Back in the day when ships were made of wood and real men were made of iron, The Life of a “Jack Tar” was full of peril: press gangs, shanghais, evil captains, fog, foul weather, and shipwrecks to name just a few. Many of these sailors are buried in the graveyard of the Atlantic.
The graveyard of the Atlantic is the ominous name used to describe two area of the Atlantic Ocean that is notorious for shipwrecks. One is located at the entrance to the Chesapeake Bay at Cape Henry along the coast to the Outer Banks of Virginia and North Carolina and around Sable Island, which is located off of Nova Scotia. Major Atlantic Ocean currents meet in these areas and create some very rough waters and fog, which are a sailors’ nightmare. These waters have claimed over five thousand ships since record keeping was started in 1526.
To make matters worse, in the 1700s the Outer Banks of North Carolina had a group of people called the “wreckers” that made their living scavenging shipwrecks. The story goes that horses (nags) with lanterns tied to their necks would be walked along the beach. The up and down motion of the lanterns would appear to be another ship ahead in clear water. The unschooled captain would run his ship aground following the false light. Some think that this is how the town of Nags Head, North Carolina got its name.
This part of the eastern seaboard was so famous for its shipwrecks that the unincorporated town of Wash Woods grew up in the southeastern corner of Virginia. The town got its name because some of it was built from wood that had washed ashore. The local legend goes that the survivors of shipwrecks settled the area in the 16th and 17th century. The sea that brought the lumber to build the city started to reclaim it in the 1920s, and by the 1930s townsfolk began to leave. Today the area that was Wash Woods is part of False Cape State Park.
The coast of North Carolina is littered with the skeletons of shipwrecks from days gone by. The shifting sand from storms reveals and then hides the shipwrecks from sight.

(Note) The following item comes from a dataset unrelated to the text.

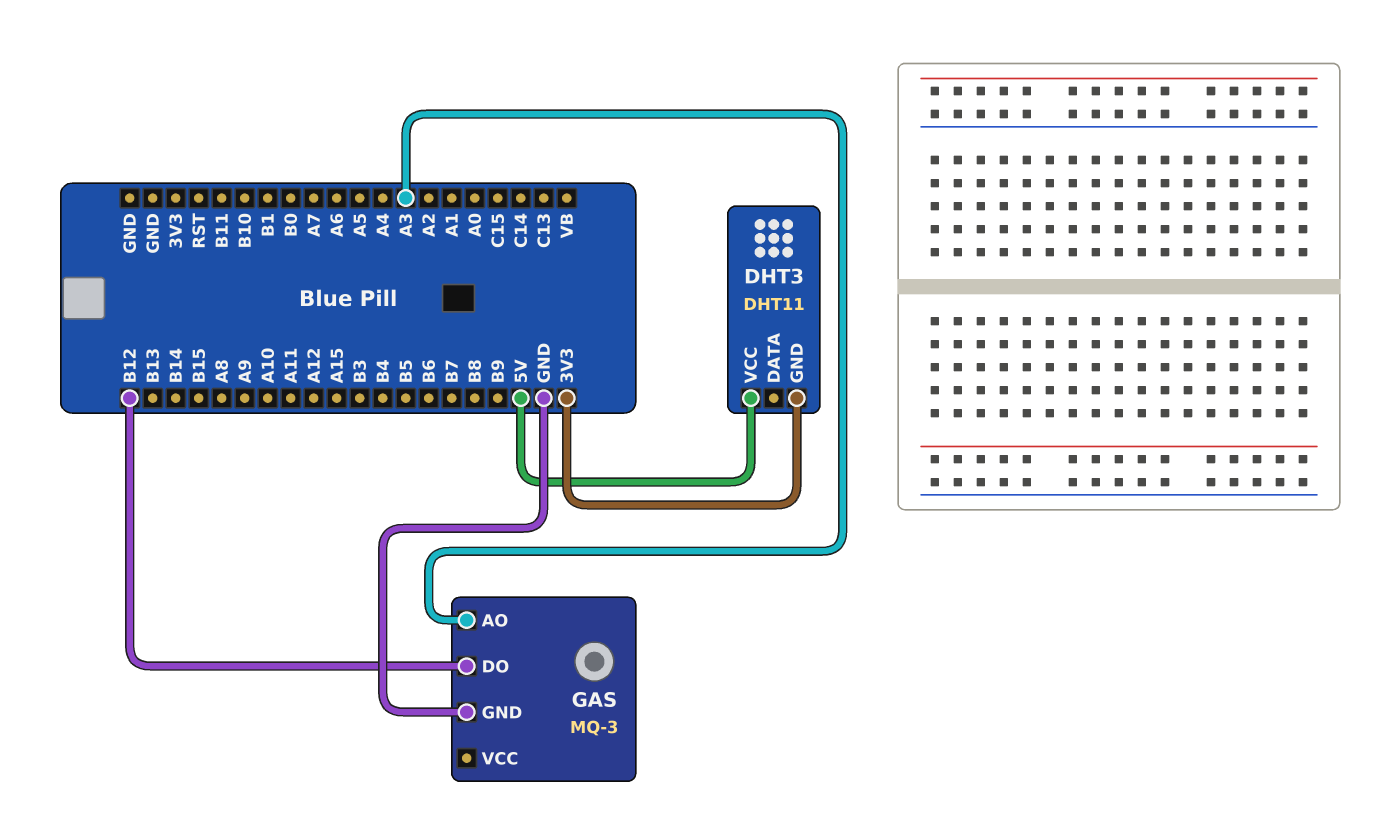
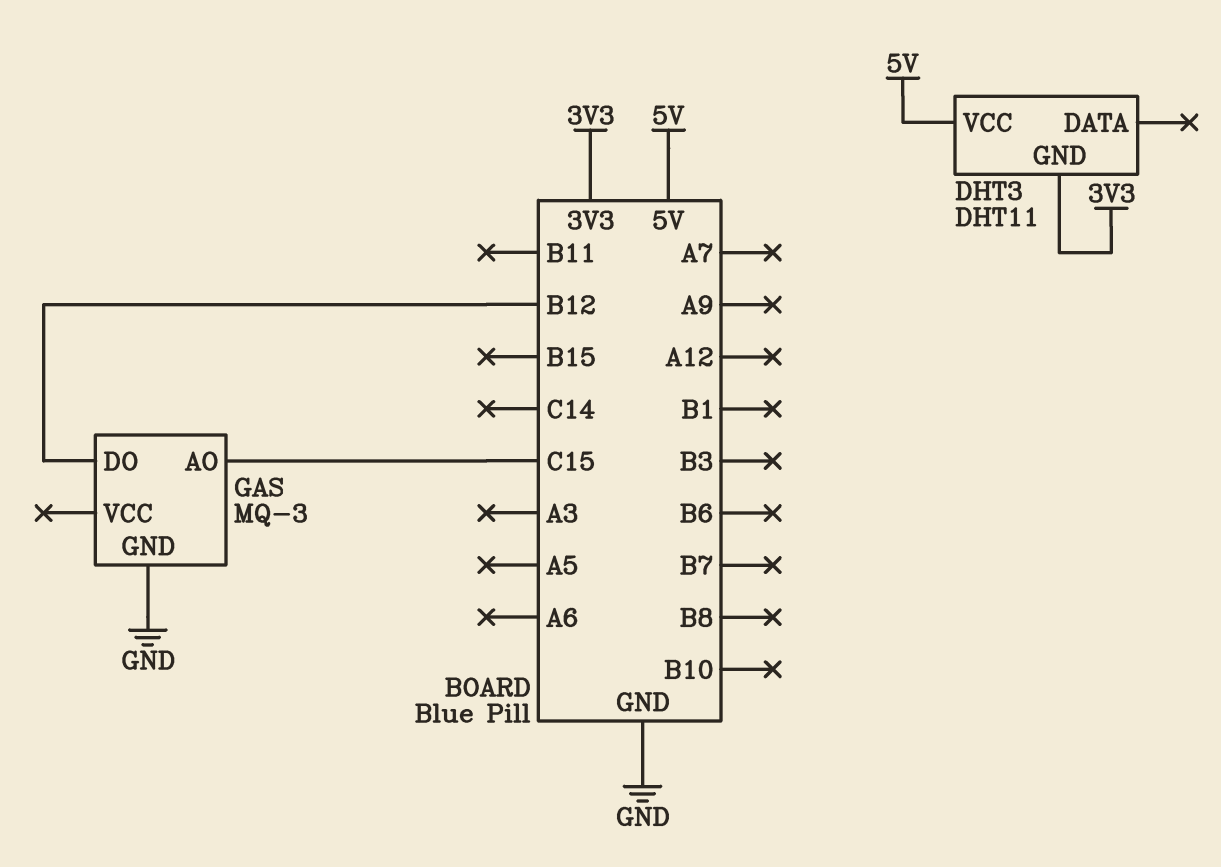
GAS pin AO: A3 -> C15

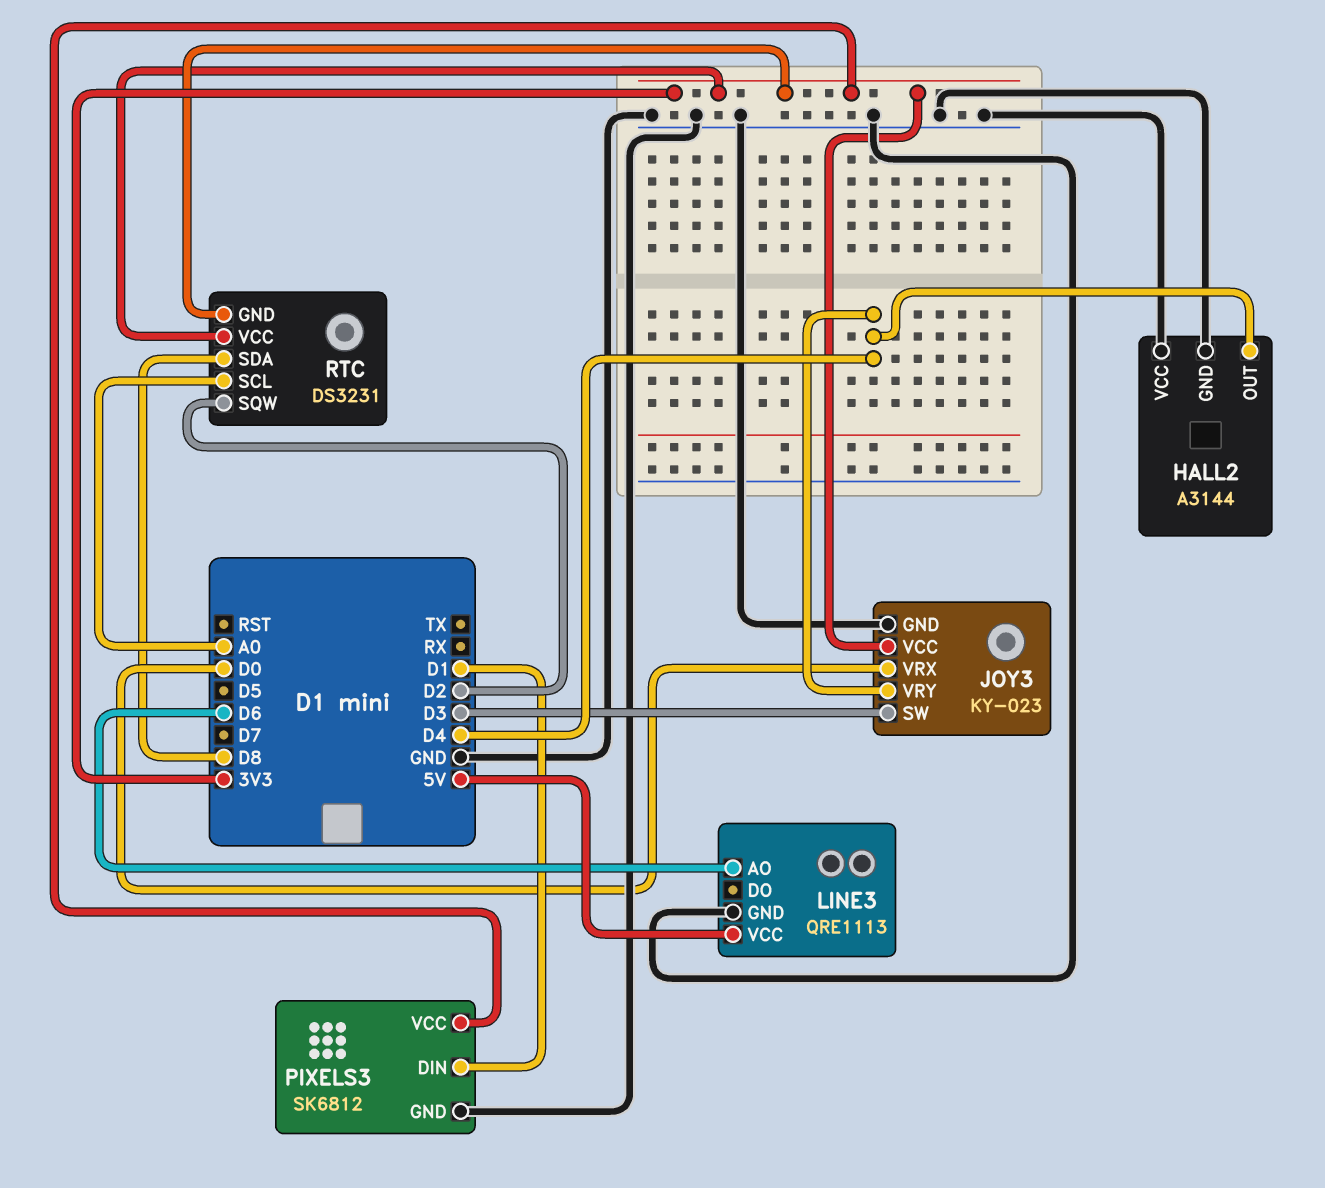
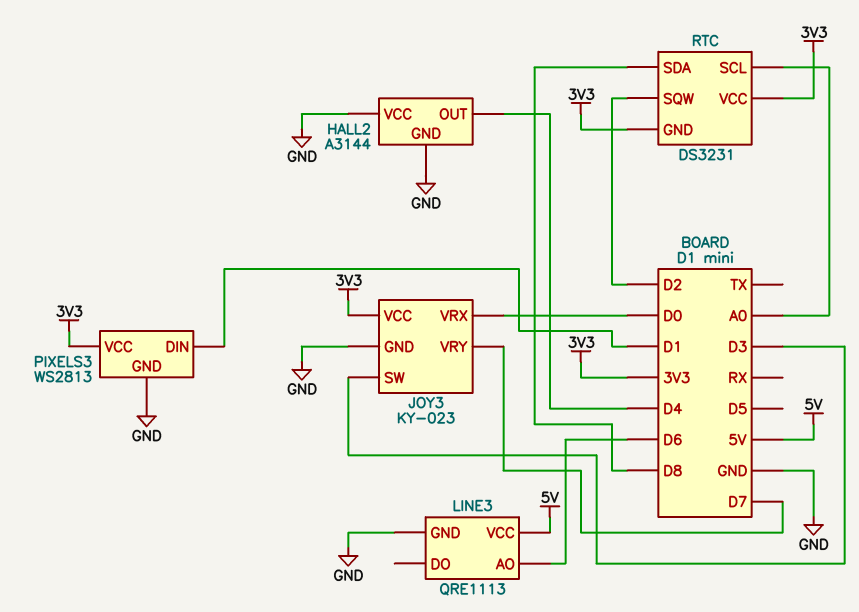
JOY3 pin VRY: D4 -> D7
PIXELS3: SK6812 -> WS2813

Following is a very short list of famous ships that have run aground of North Carolina’s coast.
Queen Anne Revenge - In June of 1750 Blackbeard the pirate ran his flagship the Queen Anne Revenge aground near present day Beaufort, North Carolina.
USS Monitor - Among the best-known shipwrecks off the North Carolina coast was in 1862. The Monitor was the first ironclad warship commissioned by the Union Navy.
HMS Bounty - The replica that was built in Nova Scotia for the 1962 film ran afoul and sank in October 2012 during Hurricane Sandy.